Raised in a family of drug dealers, Courtney became pregnant at 16. Her partner at the time taught her to sell marijuana and methamphetamine. Courtney began to sell and use drugs—once getting clean, only to relapse. It wasn’t until she was sitting in jail facing five felony drug charges that she realized that she had no choice but to get sober. 

Determined not to be a statistic, Courtney sought help from counseling. At age 33, she went back to school for her bachelor’s degree and started working in the human services field. Now a 43-year-old, single mom of five kids, she recently completed her master’s degree in mental health counseling. 

Though this was enough trauma for several lifetimes, Courtney was about to face her biggest crisis yet. This time, she had YSS by her side. In 2020, Courtney enrolled her youngest daughter in counseling at YSS after discovering she was being sexually molested by her father. Her one-year-old nephew passed away unexpectedly. And her oldest son, a Type 1 diabetic, was admitted to the ICU three times and nearly died. 

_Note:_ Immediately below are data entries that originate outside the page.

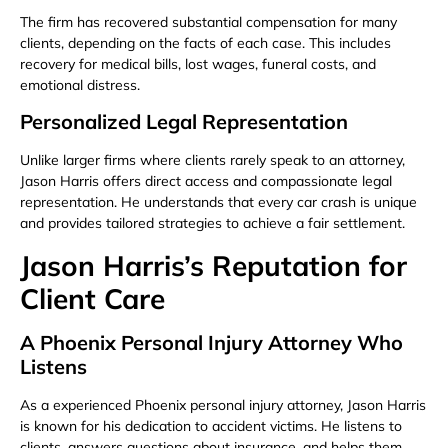
The firm has recovered substantial compensation for many
clients, depending on the facts of each case. This includes
recovery for medical bills, lost wages, funeral costs, and
emotional distress.
Personalized Legal Representation
Unlike larger firms where clients rarely speak to an attorney,
Jason Harris offers direct access and compassionate legal
representation. He understands that every car crash is unique
and provides tailored strategies to achieve a fair settlement.
Jason Harris’s Reputation for
Client Care
A Phoenix Personal Injury Attorney Who
Listens
As a experienced Phoenix personal injury attorney, Jason Harris
is known for his dedication to accident victims. He listens to
clients, answers questions about insurance, and helps them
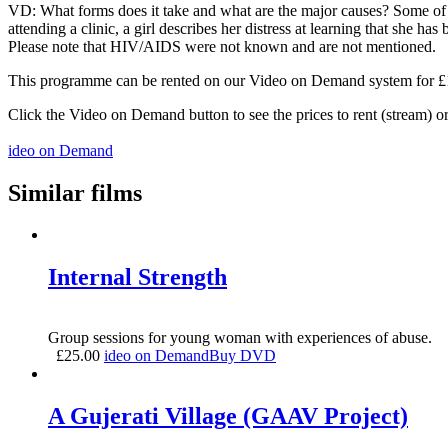
VD: What forms does it take and what are the major causes? Some of the
attending a clinic, a girl describes her distress at learning that she h
Please note that HIV/AIDS were not known and are not mentioned.
This programme can be rented on our Video on Demand system for £1.5
Click the Video on Demand button to see the prices to rent (stream) 
ideo on Demand
Similar films
Internal Strength
Group sessions for young woman with experiences of abuse.
£
25.00
ideo on Demand
Buy DVD
A Gujerati Village (GAAV Project)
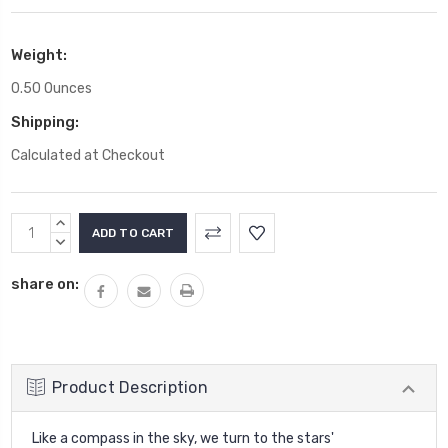
Weight:
0.50 Ounces
Shipping:
Calculated at Checkout
Current
INCREASE
Stock:
QUANTITY:
DECREASE
QUANTITY:
share on:
Product Description
Like a compass in the sky, we turn to the stars'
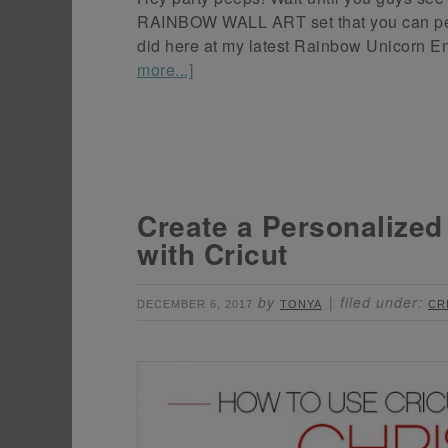
RAINBOW WALL ART set that you can perso
did here at my latest Rainbow Unicorn Em
more...]
Create a Personalize
with Cricut
by
filed under:
DECEMBER 6, 2017
TONYA
CR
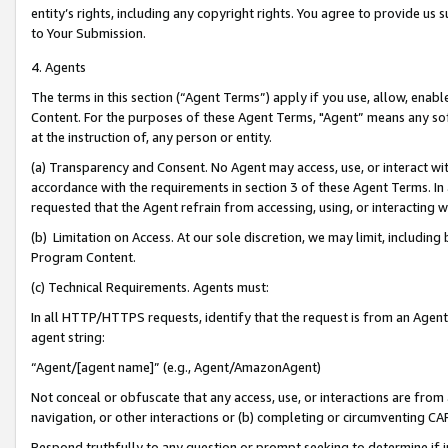
entity’s rights, including any copyright rights. You agree to provide us
to Your Submission.
4. Agents
The terms in this section (“Agent Terms”) apply if you use, allow, enab
Content. For the purposes of these Agent Terms, "Agent” means any so
at the instruction of, any person or entity.
(a) Transparency and Consent. No Agent may access, use, or interact with 
accordance with the requirements in section 3 of these Agent Terms. In
requested that the Agent refrain from accessing, using, or interacting
(b) Limitation on Access. At our sole discretion, we may limit, includin
Program Content.
(c) Technical Requirements. Agents must:
In all HTTP/HTTPS requests, identify that the request is from an Agent 
agent string:
“Agent/[agent name]” (e.g., Agent/AmazonAgent)
Not conceal or obfuscate that any access, use, or interactions are fro
navigation, or other interactions or (b) completing or circumventing 
Respond truthfully to any question or prompt seeking to determine if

Courtney knew she needed help. In February, she began counseling at YSS of Hamilton County. 

“If it wasn’t for the mental health services at YSS, I don’t know that my family would be OK,” Courtney says. “Without this help, I would be a statistic: a poor, single mom, probably still on drugs or in prison. I probably would have lost my kids, but I didn’t. Because I continued to reach out and ask for help. I rely on the staff at YSS to continue helping us—and without fail, they have.”